Moreover, even if the hearing officer had disregarded evidence, HRS was not authorized to remedy this omission by making its own findings on the evidence:

When the entity charged with finding facts upon the evidence presented, the hearing officer, has, for whatever reason, failed to perform this function, the appropriate remedy is not for the agency (or the court of appeal) to reach its own conclusion, but rather to remand for the officer to do so.

Cohn v. Department of Professional Regulation, 477 So.2d 1039 (Fla. 3d DCA 1985). In Cohn the court went on to state, “[T]here is no authority for any agency to make an independent determination of disputed fact in a review proceeding like this under any circumstances.” Id. at 1047. In stating that the approved 60-bed facility would abate the access problem, HRS improperly made its own findings of fact on the evidence rather than limiting itself to a review of the evidence to find support for the hearing officer’s findings. Nevertheless, HRS seeks to uphold its order by arguing that the hearing officer’s findings did not meet the standard of proof set forth in Florida Administrative Code Rule 10-5.011(21). Again, if the hearing officer’s findings were not specific enough to satisfy the agency, HRS should have remanded the case to the hearing officer for additional findings.
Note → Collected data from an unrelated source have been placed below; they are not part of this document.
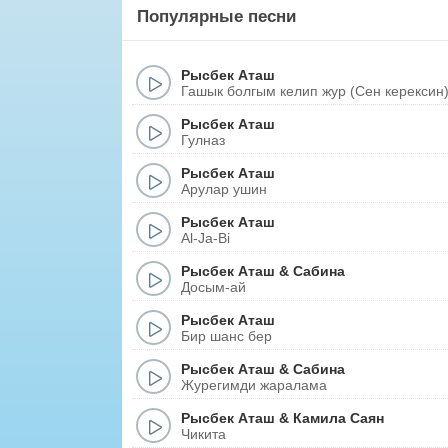
Популярные песни
Рысбек Аташ
Гашык болгым келип жур (Сен керексин
Рысбек Аташ
Гулназ
Рысбек Аташ
Арулар ушин
Рысбек Аташ
Al-Ja-Bi
Рысбек Аташ
&
Сабина
Досым-ай
Рысбек Аташ
Бир шанс бер
Рысбек Аташ
&
Сабина
Журегимди жаралама
Рысбек Аташ
&
Камила Саян
Чикита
We reverse the Department’s denial of Beverly’s CON with directions that the Department either enter an order approving the hearing officer’s recommendation to grant Beverly’s application for CON, or remand to the hearing officer for appropriate findings of fact regarding the need for Beverly’s CON in light of the 60 beds in the approved facility.

Inverness likewise argues that the evidence it presented justified a finding of need for its facility. The hearing officer found, however, that the evidence presented by Inverness did not justify a finding of need. Since this finding is supported by competent, substantial evidence, the Department’s denial of this CON must be affirmed.

AFFIRMED in part, REVERSED in part, and REMANDED for further proceedings.

JOANOS and WIGGINTON, JJ., concur.

. Now Fla.Admin.Code Rule 10-5.011(k)(2).